CableTV is simply too expensive during a recession. This is made more evident by the fact that satellite and fiber providers actually added subscribers, while cableTV fell like a rock (cableTV is like the inverse of that kid in class who ruins the curve for everybody). CableTV is also technically behind some of the other available technologies. Take DISH, for example, they have direct integration with Google TV. Fios is introducing advanced, next-generation set-top DVRs with incredible speed, web-access, and faster on-demand. Fios is also more apt to hit GoogleTV than legacy cable boxes installed all ovr the country. While we recognize that GoogleTV isn't the perfectly polished solution it needs to be, it still represents a leap forward in TV access and web/search-integration. Want to control your cableTV box with GoogleTV? You'll have to use simple IR - and forget about advanced, future-based, DVR control from search results.

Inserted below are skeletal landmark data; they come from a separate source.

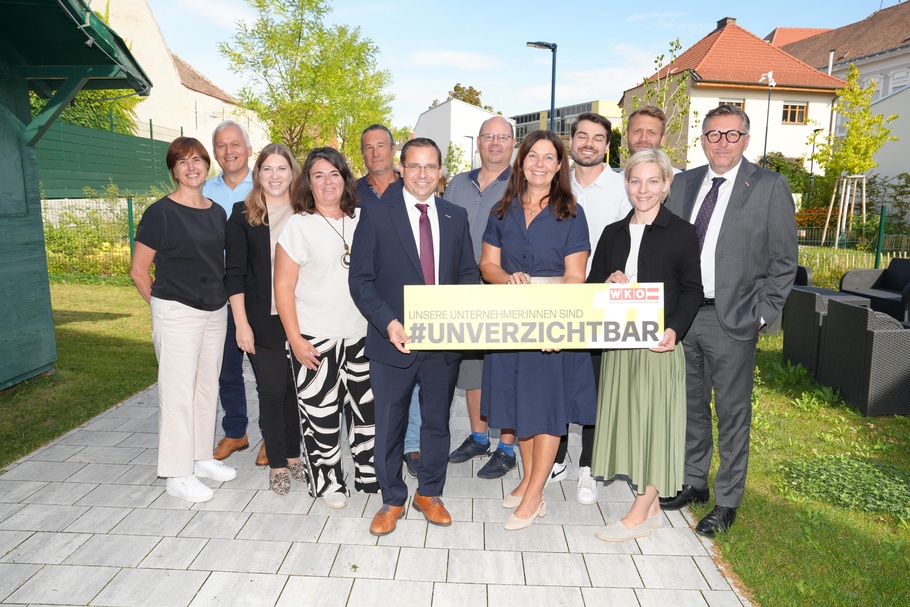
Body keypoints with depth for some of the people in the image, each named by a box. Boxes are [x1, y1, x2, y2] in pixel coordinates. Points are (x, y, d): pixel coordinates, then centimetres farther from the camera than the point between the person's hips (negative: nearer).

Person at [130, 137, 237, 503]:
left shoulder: (217, 212, 9)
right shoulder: (160, 213, -8)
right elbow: (138, 271, -5)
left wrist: (223, 300, 11)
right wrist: (164, 304, 2)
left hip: (215, 312, 6)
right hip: (177, 314, -6)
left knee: (207, 387, 14)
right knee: (178, 392, -1)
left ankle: (202, 458, 29)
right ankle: (178, 475, 10)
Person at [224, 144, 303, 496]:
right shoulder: (243, 216, 0)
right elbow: (235, 273, -2)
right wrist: (241, 323, -8)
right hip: (262, 318, -2)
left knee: (295, 387, 10)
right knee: (272, 390, 3)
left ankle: (293, 456, 27)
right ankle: (277, 465, 18)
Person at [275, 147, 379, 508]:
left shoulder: (360, 219, 6)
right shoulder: (298, 225, -5)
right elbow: (283, 286, -7)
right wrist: (295, 340, -11)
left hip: (359, 334, 4)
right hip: (315, 339, -4)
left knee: (367, 407, 11)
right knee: (321, 414, 5)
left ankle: (370, 473, 29)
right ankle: (327, 482, 25)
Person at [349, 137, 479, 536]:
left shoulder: (456, 217, 8)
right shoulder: (376, 215, -3)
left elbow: (468, 274, 9)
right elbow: (361, 279, -6)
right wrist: (388, 322, -20)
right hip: (393, 340, -2)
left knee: (437, 421, 16)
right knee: (390, 424, 10)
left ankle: (430, 494, 36)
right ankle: (392, 500, 31)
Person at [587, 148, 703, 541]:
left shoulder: (681, 233, -2)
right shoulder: (613, 233, 11)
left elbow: (692, 291, -3)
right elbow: (592, 283, 13)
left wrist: (675, 329, -19)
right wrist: (607, 283, -9)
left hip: (659, 345, -5)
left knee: (655, 422, 1)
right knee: (627, 420, 9)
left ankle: (637, 516, 12)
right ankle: (650, 507, 26)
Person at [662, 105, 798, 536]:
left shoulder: (770, 187, -4)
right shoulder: (683, 183, 9)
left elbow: (783, 262, -4)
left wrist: (761, 315, -9)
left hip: (732, 321, -4)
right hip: (681, 315, 5)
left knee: (732, 413, 7)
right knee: (692, 405, 17)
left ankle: (727, 502, 22)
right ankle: (694, 483, 35)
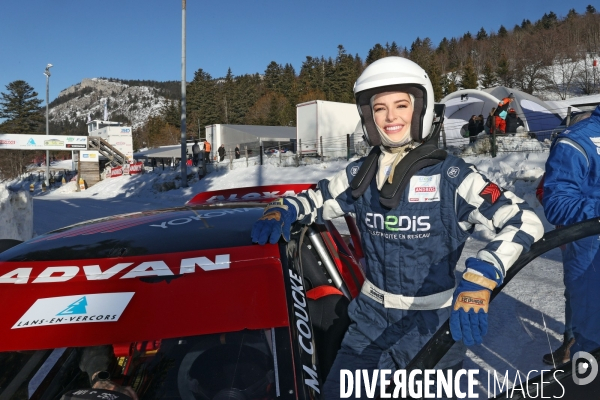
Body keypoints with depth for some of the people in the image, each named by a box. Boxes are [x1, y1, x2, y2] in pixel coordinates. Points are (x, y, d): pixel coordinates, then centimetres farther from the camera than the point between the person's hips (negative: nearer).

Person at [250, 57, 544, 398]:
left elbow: (525, 221, -19)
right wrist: (281, 211, -11)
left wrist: (480, 279, -35)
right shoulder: (361, 174, -1)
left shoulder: (450, 174, -14)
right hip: (373, 317, 3)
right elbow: (314, 201, 11)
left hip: (432, 322, -3)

Antenna's are also becoming popular in my neck of the woods and I have set up three friends in the last year alone who are now enjoying compression-free HD television channels (all four major networks, plus 10-20 more channels) for only the cost of the antennas (check out antennasdirect.com for some excellent products).

The Cost/Features Breakdown - By the Numbers

In case you've never done the math, here are some interesting numbers. We'll take a major cable outlet (Brighthouse, think Time Warner) and run a pros and cons comparison against the lower cost alternative. We''l include the cost difference and also do our best to explain what you gain and lose by each.

Brighthouse Cable Digital TV HD DVR Package

Cost: $66.99 + $6.95 (DVR package) = $73.94 per month or $887.28 per year
Initial Costs: $35 setup (sometimes waivable)

Includes:

  • HD DVR lease
  • 200 channels
  • NO premium channels (HBO, howTime, etc)
  • NO Sports Packages

Pros

  • Includes HD DVR to record shows for watching whenever
  • Internet/Mobile control over DVR now available
  • Most movie and TV content in 5.1 surround

Cons

  • Freaking expensive!!!
  • On-demand services cost more
  • Watching on your own schedule requires setting the DVR

Antenna + Hulu Plus + Netflix

Cost: FREE + $7.99 (Hulu Plus) + $8.99 (Netflix) = $16.98 per month or $203.76 per year
Initial Costs: $109.99 (estimated based on ClearStream2 antenna with mount, add more for dual antenna, or amplifier)

Includes

  • All 4 major Networks in uncompressed HD (ABC, CBS, FOX & NBC) plus 30+ other channels (typically CW, PBS, etc) in HD or Digital
  • Unlimited DVD movie rentals (1 out at a time)
  • Unlimited streaming movies & TV from Netflix (typically older shows)
  • Unlimited streaming TV shows & movies from Hulu Plus (most newer network and cable TV shows)

Pros

  • Antenna receives better HDTV signal (uncompressed) for network TV than cableTV, satellite or Fios
  • Includes unlimited DVD rentals (Blu-ray for $1/mo more)
  • MUCH lower monthly cost
  • All TV is on-demand and accessible via Internet or mobile device via Hulu Plus and Netflix

Cons

  • Shows like those found on specialty cable channels (Daily Show, etc) may be unavailable or require you visit a separate website
  • Some networks such as CBS & CW not part of Hulu Plus, so shows are more limited and must be watched on CBS.com
  • Requires some kind of interface for your TV (laptop, Roku, etc)
  • Not all movies will be in 5.1 surround sound (5.1 now on Hulu Plus and Netflix, but not for all content)

Conclusion

So when cableTV numbers fall by 3/4 of a million subscribers in one quarter - what do you think the response will be? Our guess is increased advertising with little to no permanent price reductions. You see, we don't think cableTV gets it - and likely never will. It's too expensive. People know this and if they are going to pay a premium, they are going for newer and more advanced - or they are going with retro antennas plus subscription services and saving a bundle.

With the current economy, is this a place where you can drop $57 per month in expenses? We think it's no wonder cable TV is suffering. And our bet is that it's going to suffer further before all is said and done.